Major League Baseball has officially moved the start of free agency to 12:01 AM Sunday, and while the biggest names -- Albert Pujols and Prince Fielder -- might not suit the Yankees' current needs, free agency can provide surprises that are almost just as entertaining as the season itself.
Discussion of the Day: Are you happy with the expectation that Brian Cashman will return to the Yankees?
Behind Enemy Lines: Gordon Edes profiles Ben Cherington, the new GM of the Red Sox. Cherington was considered the favored candidate after Theo Epstein resigned to go to the Cubs.
1) Andrew Marchand takes a look at some free agent signings that have had less than stellar results.
With the possibility of CC Sabathia opting out of his contract, Yankees fans might find themselves worried that the Yankees will end up overpaying for Sabathia’s decline. However, unlike some of the other names on Marchand’s list, Sabathia has stayed healthy throughout his career, and while there will be worries about Sabathia’s workload, he has yet to show they are warranted. It is possible, if not likely, that the Yankees will pay too much for Sabathia, but given his All-Star and playoff credentials, he might be the one free agent the Yankees can get away with paying too much.
2) Mike Jaggers-Radolf writes that Robinson Cano is overrated.
Jaggers-Radolf’s opinion will no doubt be considered controversial, as Cano is undoubtedly one of the Yankees’ best offensive players, and in 2010 was an MVP candidate. Jaggers-Radolf postulates that saying Cano is overrated doesn’t mean the second baseman isn’t good, just that he’s simply not as great as some are advertising. Cano may be in line for a substantial raise, so whether or not he is as valued as advertised is certainly topical, but the term “overrated” itself has connotations that may lead readers to think that Jaggers-Radolf is stating that Cano is not a good second baseman.

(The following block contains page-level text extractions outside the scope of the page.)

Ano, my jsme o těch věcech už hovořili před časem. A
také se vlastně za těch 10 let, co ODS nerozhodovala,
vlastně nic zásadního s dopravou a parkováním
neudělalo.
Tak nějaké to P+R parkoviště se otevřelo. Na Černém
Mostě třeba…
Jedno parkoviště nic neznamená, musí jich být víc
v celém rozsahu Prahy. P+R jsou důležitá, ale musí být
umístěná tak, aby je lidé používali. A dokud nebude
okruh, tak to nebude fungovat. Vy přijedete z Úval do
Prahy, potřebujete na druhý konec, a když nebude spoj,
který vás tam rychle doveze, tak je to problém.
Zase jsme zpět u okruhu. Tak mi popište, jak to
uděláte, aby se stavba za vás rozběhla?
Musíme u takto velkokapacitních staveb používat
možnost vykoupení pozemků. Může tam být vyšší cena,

3) Mike Axisa considers the success of the Yankees’ bullpen underbelly in Hector Noesi, Cory Wade and Luis Ayala in the 2011 season.
Heading into the 2011 season, the Yankees’ bullpen was supposed to be excellent, behind Mariano Rivera, Rafael Soriano and Joba Chamberlain. When Chamberlain and Soriano got hurt, everyone else in the bullpen needed to step up – and for the most part they did. David Robertson’s season rightfully received the most notice, but the Yankees relied heavily on the work of Ayala and Wade, especially. Ayala and Wade were cheap pickups while Noesi remains a prospect as a starter, indicative of how an effective bullpen need not be an expensive one.